“That’s an interesting act. What do you call it?
November 18, 2020 4:28 PM   Subscribe

Act I (via McSweeny's. May be not safe for work.) posted by a non mouse, a cow herd (16 comments total) 16 users marked this as a favorite
 
I had forgotten the Mooch’s most memorable quote about Steve Bannon, and I feel embarrassed.
posted by Going To Maine at 4:36 PM on November 18, 2020 [1 favorite]


The man extends jazz hands.

"The worst four years of my life!"
posted by dannyboybell at 4:53 PM on November 18, 2020 [5 favorites]


I had forgotten the Mooch’s most memorable quote about Steve Bannon, and I feel embarrassed.

In any other administration, it would have been in the list of the Ten Most WTF Moments.

In this one, it has been crowded out of the top 1000.
posted by ricochet biscuit at 5:14 PM on November 18, 2020 [6 favorites]


A ​​naked guy with a Nixon tattoo on his back

Weird how even this total piece of shit has been eclipsed by recent fuckery. Which is one of the dangers of the whole thing.
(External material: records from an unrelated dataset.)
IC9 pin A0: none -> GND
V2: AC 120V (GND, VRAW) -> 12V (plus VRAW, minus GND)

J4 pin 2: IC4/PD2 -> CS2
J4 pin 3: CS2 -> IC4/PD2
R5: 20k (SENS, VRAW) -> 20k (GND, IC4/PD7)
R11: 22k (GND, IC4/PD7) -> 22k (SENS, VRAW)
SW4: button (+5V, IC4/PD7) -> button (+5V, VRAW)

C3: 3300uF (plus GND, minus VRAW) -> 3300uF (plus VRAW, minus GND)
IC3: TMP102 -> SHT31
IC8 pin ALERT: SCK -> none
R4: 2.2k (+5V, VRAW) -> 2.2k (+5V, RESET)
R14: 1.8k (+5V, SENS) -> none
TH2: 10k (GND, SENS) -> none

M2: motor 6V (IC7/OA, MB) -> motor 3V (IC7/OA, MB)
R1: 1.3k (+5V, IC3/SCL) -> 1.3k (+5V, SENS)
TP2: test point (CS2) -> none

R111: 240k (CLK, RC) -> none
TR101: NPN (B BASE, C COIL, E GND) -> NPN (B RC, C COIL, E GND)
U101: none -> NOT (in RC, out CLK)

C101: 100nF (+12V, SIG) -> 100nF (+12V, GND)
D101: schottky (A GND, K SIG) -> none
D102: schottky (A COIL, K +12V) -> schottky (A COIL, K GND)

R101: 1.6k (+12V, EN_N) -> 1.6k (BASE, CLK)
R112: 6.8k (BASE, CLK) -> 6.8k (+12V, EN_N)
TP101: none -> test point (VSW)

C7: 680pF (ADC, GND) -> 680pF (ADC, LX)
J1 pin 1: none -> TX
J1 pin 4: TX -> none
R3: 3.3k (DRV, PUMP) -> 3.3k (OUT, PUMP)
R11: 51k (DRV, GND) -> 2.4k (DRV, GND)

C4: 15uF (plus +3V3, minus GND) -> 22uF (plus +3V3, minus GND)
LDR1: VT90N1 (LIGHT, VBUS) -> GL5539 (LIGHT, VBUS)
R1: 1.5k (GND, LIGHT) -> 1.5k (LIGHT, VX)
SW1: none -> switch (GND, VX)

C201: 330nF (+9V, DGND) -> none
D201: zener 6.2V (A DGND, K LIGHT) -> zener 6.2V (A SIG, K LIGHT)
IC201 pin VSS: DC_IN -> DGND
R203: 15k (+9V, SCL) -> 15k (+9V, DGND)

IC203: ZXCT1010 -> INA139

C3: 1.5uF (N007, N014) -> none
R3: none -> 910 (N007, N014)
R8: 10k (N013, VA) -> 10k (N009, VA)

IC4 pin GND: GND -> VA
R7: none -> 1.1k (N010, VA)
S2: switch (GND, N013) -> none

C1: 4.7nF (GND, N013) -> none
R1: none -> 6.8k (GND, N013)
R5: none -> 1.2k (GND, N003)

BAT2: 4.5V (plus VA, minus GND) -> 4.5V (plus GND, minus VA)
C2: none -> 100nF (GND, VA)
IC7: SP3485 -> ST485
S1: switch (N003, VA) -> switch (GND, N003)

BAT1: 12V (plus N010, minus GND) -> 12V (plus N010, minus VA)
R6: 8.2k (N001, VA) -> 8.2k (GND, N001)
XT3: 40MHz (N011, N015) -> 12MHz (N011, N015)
He's still out there, pardoned.
posted by mandolin conspiracy at 5:18 PM on November 18, 2020 [9 favorites]


I deeply appreciate these and I can't believe I missed the first one when it was published.
posted by panhopticon at 5:23 PM on November 18, 2020 [1 favorite]


...and yet, reality is even more grotesque and offensive than The Aristocrats.
posted by Big Al 8000 at 5:51 PM on November 18, 2020 [7 favorites]


It is deeply disturbing that I believe I got every reference in both of those.

I'm going to go watch happy animal videos now.
posted by bcd at 5:52 PM on November 18, 2020 [10 favorites]


The man extends jazz hands.

“The Republicans!”
posted by snofoam at 6:08 PM on November 18, 2020 [22 favorites]


I must be getting old. Just didn’t find this funny after four miserable years of “in real life” Aristocratics
posted by Insert Clever Name Here at 6:43 PM on November 18, 2020 [11 favorites]


It’s like Henry Miller wrote this. Crude and violent but I couldn’t stop reading.
posted by waving at 8:24 PM on November 18, 2020


waving: "It’s like Henry Miller wrote this. Crude and violent but I couldn’t stop reading."

Or Henry Rollins.
posted by chavenet at 8:33 AM on November 19, 2020


This doesn't really land for me. I realize it is not supposed to 'land' in any comedic sense, but emotionally as a northern neighbour to the US I know how I feel and I can't begin to imagine how it feels to be living there. The past four years hardly seem real.. I will never forget the absurdity of seeing an older man show up to a public space 4 years ago, wearing a MAGA hat.. this is rural Canada.. the man in question would have been a prominent fund-raiser and mover/shaker for helping the 40+ years of conservative government get elected in my province. Zip to two days ago, sitting with a friend and she is describing someone I know quite well and volunteer with, expressing how Trump has it right. There is something sick about us, maybe it is the fear of what is coming or the perceived fear, but people are open to hateful messages and a good percentage are grabbing onto absolute bullshit like it's a life preserver. The worst of us are emboldened by this stuff, we flex and preen within it. Then there are the abettors, the ones who should know better and I guess they're lost. This McSweeney's piece is entirely predictable and there's nothing wrong with it, I just wonder why it isn't landing for me. The reality is pretty bad and any horrors presented in satire or fiction can't really budge the needle anymore.
posted by elkevelvet at 8:41 AM on November 19, 2020


I'm sure there's a term for a violent, hideous satire so grotesque that it's difficult to get through but also difficult to look away from because it captures, in a darkly cathartic way, how it feels to be subjected to something so violent, hideous, and grotesque in life. That's what this was for me.
posted by treepour at 11:49 AM on November 19, 2020 [1 favorite]


If you read this as satire maybe it didn't go far enough.
posted by tmt at 1:11 PM on November 19, 2020 [1 favorite]


I laughed but it was a bitter dark laugh. I'll never be able to hear this joke format again after "250,000 corpses are thrown on the stage". McSweeney's has won by telling the grotesque truth.
posted by harriet vane at 11:07 PM on November 20, 2020 [2 favorites]


I am re-reading these and am weeping. “250K corpses are thrown onto the stage." Delivered in as offhand of a way as we've treated those afflicted by covid because they're poor and/or old. Holy freaking moly. I think these are incredibly powerful pieces of writing and they have made a mess of me.